RL researchers (including ourselves) have generally believed that long time horizons would require fundamentally new advances, such as hierarchical reinforcement learning. Our results suggest that we haven’t been giving today’s algorithms enough credit — at least when they’re run at sufficient scale and with a reasonable way of exploring.
Compared to OpenAI Five, the scale of HMS is much more reproducible: 12 hours on 8 GPUs. Although a direct comparison is impossible due to the difference in the game and the opponents, this research shows the power of hierarchical reinforcement learning in difficult environments.
Sim-to-Real via Sim-to-Sim using cGAN
What it is
Researchers at X, Google Brain, and DeepMind developed a method named Randomized-to-Canonical Adaptation Networks (RCAN) that outperforms previous state-of-the-art system using less than 1% of the real world data.
The Randomized-to-Canonical Adaption Networks (RCAN) uses image-conditioned generative adversarial network (cGAN). The goal of this cGAN is to transform real-world images to images similar to the simulation environment. The output of the cGAN is an image from the “canonical” simulation, where no randomization has been performed. The input is an image from the randomized version of the simulation environment. The cGAN thus learns to find relevant parts of the robot and convert them to a clean “canonical” version.
For a grasping task, without any online training in the real world, a robot arm trained with RCAN and QT-Opt has a success rate of 70%, whereas QT-Opt with domain randomization methods have a success rate around 35%. Training with 5000 and 28000 real-world grasps, the success rate increases to 91% and 94%.
Why it matters
Data collection of robotic tasks in real world is incredibly expensive and cumbersome. A human must intervene and initialize the environment at every iteration, and the robot can wear out. Simulations have no such problem: they can be run in parallel without human intervention. However, because simulations are imperfect representations of reality, there exists a “reality gap” between simulation and reality.
There are two popular categories of techniques to reduce this reality gap. Given large amounts of unlabeled data from the real world, it is possible to approximately learn this gap. However, this again requires real world data collection, which is difficult. Another technique is domain randomization, where certain parts (ex. color, texture, shape) of the environment is modified. However, this could make the learning task harder than necessary.

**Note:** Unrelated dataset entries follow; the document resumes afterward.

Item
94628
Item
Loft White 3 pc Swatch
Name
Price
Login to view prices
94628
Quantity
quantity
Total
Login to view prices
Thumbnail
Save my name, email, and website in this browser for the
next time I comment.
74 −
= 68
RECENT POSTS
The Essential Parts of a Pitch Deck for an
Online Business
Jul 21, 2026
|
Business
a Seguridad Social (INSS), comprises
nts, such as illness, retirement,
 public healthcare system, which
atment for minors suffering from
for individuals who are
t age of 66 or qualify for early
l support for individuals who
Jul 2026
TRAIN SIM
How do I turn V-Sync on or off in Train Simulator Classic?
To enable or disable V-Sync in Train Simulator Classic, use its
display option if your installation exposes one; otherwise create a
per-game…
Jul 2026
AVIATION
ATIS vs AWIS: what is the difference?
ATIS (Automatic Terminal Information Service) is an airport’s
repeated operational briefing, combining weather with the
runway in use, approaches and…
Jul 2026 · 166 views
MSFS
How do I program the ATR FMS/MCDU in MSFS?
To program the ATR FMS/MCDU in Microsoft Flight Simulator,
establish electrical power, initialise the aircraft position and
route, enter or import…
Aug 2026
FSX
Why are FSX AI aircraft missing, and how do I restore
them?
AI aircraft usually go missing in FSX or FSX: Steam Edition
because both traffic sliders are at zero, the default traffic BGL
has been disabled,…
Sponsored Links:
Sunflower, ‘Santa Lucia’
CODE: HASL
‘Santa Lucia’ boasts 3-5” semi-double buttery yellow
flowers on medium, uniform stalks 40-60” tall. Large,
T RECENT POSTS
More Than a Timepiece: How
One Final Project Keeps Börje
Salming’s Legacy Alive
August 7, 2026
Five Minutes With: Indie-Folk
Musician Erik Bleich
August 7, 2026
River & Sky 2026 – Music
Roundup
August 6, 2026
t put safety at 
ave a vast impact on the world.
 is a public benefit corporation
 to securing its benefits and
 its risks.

The high success rate of RCAN paired with QT-Opt in grasping task shows a promising future. Reinforcement learning has been restricted mostly to simulated environments due to the sample inefficiency. Dropping two orders of magnitude (1/100) in real world samples is an impressive and exciting progress for sim-to-real research.
- Sim-to-Real via Sim-to-Sim: Data-efficient Robotic Grasping via Randomized-to-Canonical Adaptation Networks (arXiv paper)
- Randomized-to-Canonical Adaptation Networks (Google Sites)
Lex Friedman interviewed Pieter Abbeel in his AI Podcast! Pieter Abbeel is a professor at UC Berkeley that works on robot control through imitation learning and deep reinforcement learning. You can find the video in YouTube or at Lex Friedman’s website.
ICLR2019 acceptance results are now posted! Browse them at OpenReview.